- [Exercise input]
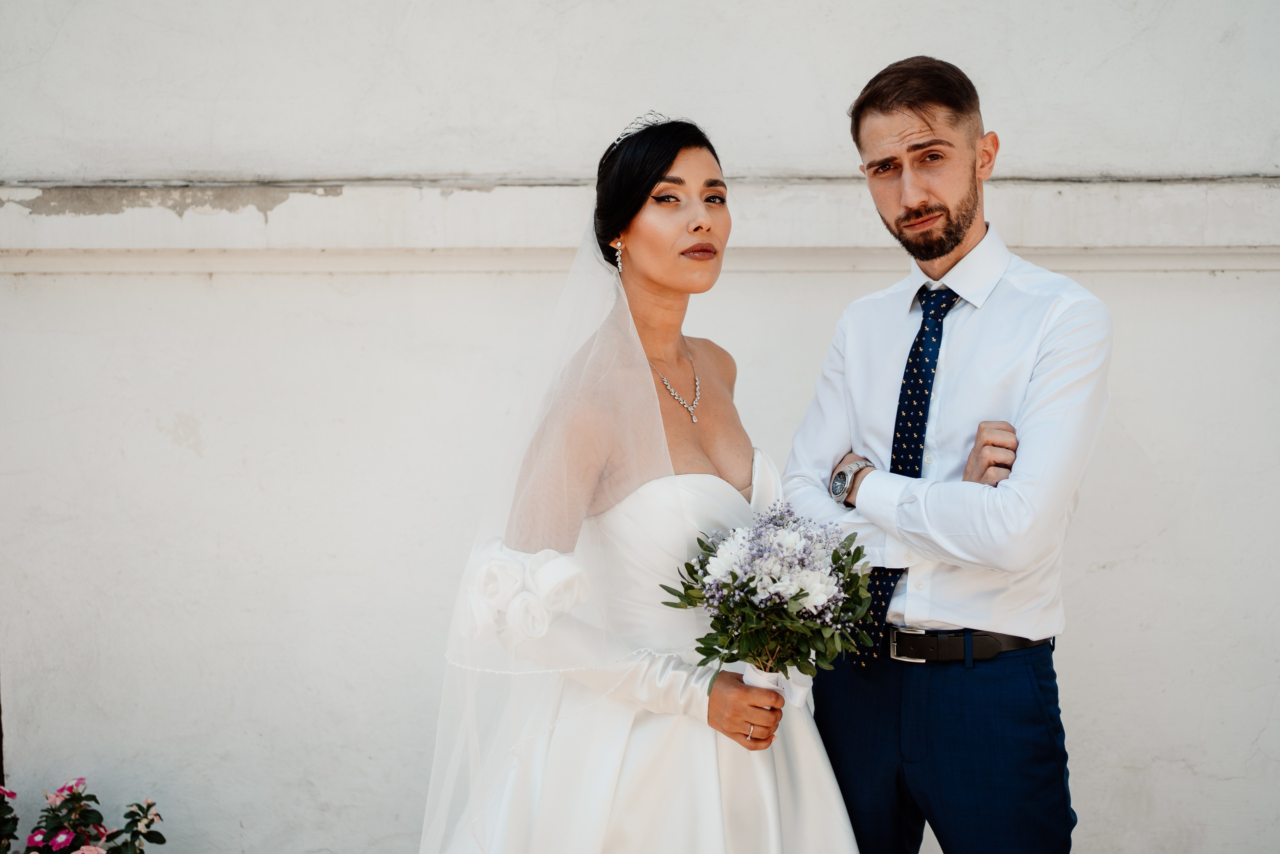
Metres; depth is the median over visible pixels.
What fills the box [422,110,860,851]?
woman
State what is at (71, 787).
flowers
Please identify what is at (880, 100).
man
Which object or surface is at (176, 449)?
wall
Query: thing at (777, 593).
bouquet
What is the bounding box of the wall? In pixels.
--
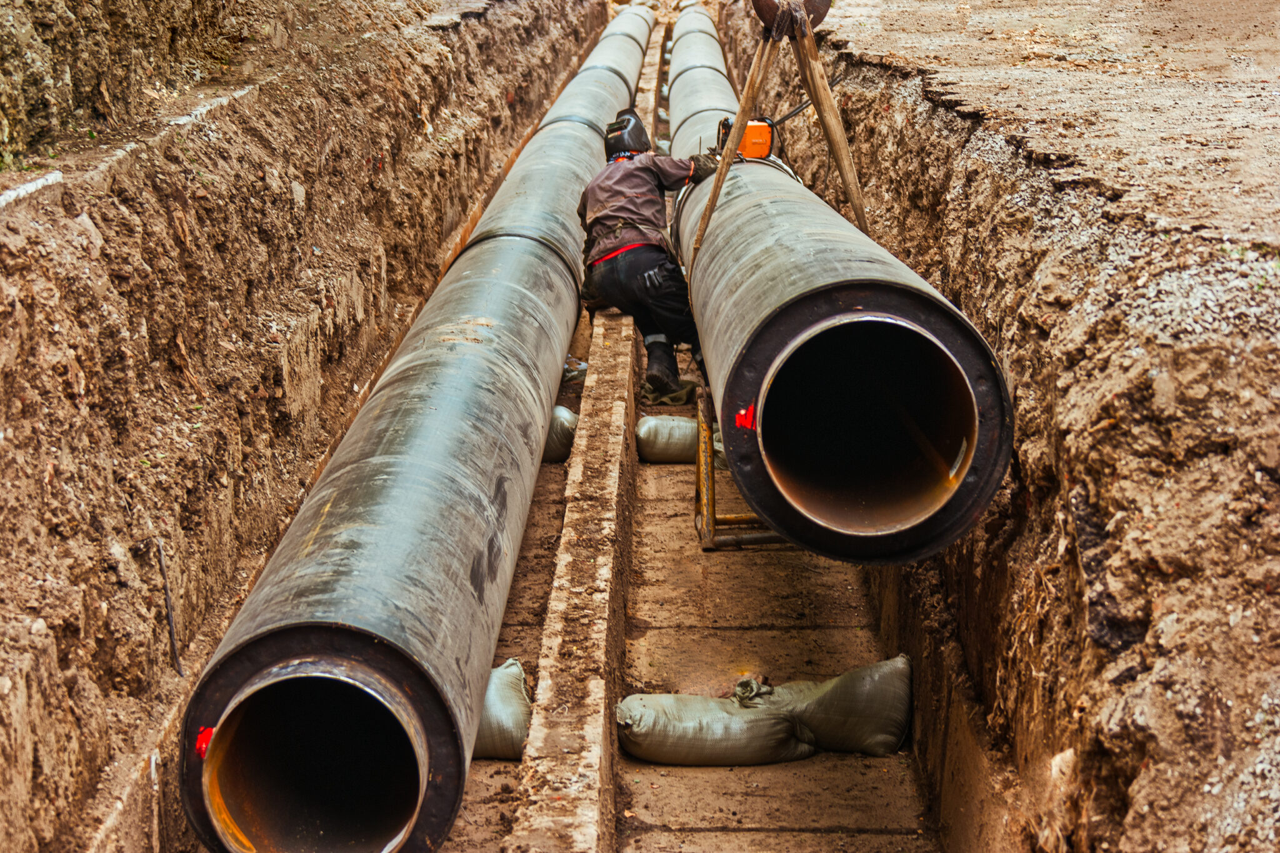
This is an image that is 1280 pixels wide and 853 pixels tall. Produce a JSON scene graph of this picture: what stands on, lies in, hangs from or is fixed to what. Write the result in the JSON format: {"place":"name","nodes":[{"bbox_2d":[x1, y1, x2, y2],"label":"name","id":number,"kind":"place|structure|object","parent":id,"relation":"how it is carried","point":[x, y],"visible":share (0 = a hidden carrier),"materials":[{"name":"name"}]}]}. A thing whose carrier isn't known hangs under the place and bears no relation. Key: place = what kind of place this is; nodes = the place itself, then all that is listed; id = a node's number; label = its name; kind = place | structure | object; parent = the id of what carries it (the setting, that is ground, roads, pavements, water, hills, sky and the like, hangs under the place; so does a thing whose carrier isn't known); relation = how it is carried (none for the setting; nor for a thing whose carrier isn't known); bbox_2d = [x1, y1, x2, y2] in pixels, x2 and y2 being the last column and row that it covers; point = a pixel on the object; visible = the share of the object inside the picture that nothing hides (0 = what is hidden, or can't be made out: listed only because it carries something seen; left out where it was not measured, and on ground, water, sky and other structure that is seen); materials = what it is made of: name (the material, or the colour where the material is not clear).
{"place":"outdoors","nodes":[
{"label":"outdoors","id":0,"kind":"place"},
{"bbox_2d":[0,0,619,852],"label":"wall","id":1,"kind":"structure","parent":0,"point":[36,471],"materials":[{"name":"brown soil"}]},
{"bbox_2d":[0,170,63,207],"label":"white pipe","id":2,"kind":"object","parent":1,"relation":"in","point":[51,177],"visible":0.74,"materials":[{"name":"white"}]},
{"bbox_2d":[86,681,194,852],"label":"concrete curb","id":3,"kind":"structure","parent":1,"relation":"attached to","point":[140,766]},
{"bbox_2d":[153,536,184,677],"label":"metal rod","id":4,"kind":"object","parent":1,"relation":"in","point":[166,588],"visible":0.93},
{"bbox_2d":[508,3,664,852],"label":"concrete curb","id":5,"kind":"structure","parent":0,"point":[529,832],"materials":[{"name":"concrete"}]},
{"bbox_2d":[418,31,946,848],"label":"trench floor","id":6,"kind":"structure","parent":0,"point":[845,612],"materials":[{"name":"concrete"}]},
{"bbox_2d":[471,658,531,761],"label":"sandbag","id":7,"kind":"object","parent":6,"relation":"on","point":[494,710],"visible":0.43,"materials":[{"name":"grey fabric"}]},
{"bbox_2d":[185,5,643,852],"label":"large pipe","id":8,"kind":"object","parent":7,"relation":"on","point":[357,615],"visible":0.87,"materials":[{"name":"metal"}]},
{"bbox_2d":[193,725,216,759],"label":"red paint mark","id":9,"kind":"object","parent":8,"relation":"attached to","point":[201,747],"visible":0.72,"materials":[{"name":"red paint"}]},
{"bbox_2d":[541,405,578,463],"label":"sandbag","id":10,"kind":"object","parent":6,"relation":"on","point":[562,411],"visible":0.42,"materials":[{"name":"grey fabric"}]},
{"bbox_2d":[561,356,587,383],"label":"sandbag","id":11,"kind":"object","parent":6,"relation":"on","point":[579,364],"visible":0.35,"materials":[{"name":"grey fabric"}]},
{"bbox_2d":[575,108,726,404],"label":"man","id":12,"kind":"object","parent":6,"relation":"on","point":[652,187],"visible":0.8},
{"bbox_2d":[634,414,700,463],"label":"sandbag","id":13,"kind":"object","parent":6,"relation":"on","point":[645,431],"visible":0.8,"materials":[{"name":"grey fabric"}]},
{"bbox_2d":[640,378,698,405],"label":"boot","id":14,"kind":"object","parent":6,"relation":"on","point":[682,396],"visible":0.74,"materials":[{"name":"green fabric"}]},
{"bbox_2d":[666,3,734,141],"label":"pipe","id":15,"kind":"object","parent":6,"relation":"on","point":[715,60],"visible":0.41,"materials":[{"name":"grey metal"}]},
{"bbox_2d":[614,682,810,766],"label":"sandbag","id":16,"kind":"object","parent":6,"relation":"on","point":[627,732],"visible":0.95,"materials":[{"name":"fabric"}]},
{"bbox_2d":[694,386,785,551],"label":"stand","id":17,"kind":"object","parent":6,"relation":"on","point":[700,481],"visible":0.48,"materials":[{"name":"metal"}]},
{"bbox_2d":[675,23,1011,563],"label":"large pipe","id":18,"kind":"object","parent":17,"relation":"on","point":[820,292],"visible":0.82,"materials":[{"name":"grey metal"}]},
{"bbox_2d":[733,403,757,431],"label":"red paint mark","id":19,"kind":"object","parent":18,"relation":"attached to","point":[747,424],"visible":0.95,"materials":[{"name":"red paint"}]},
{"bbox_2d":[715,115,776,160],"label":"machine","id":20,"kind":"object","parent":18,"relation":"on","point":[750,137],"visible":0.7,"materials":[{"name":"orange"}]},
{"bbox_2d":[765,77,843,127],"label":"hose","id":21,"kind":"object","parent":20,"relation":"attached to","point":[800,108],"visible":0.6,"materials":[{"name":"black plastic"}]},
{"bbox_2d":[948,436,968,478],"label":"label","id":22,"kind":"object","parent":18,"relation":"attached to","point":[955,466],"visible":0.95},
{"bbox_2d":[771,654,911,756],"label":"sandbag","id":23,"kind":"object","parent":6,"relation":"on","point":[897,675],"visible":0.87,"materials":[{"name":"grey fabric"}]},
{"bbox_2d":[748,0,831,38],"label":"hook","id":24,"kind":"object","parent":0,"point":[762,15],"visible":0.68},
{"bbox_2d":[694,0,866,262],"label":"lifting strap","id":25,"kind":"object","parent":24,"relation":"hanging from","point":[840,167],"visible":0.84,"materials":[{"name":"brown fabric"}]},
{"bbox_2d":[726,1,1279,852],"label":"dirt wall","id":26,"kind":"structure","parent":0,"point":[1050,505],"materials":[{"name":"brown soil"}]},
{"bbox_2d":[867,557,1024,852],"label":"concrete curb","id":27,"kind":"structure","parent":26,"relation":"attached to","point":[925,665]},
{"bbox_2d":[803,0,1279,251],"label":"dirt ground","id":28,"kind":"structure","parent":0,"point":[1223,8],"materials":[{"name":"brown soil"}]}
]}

- [Assigned task] Take the records above and return, word for word, only the lines that fall from the line with "Metres; depth is" to the line with "What is the", both of them included.

- [Exercise output]
Metres; depth is the median over visible pixels.
What fills the box [422,110,860,851]?
woman
State what is at (71, 787).
flowers
Please identify what is at (880, 100).
man
Which object or surface is at (176, 449)?
wall
Query: thing at (777, 593).
bouquet
What is the bounding box of the wall? In pixels.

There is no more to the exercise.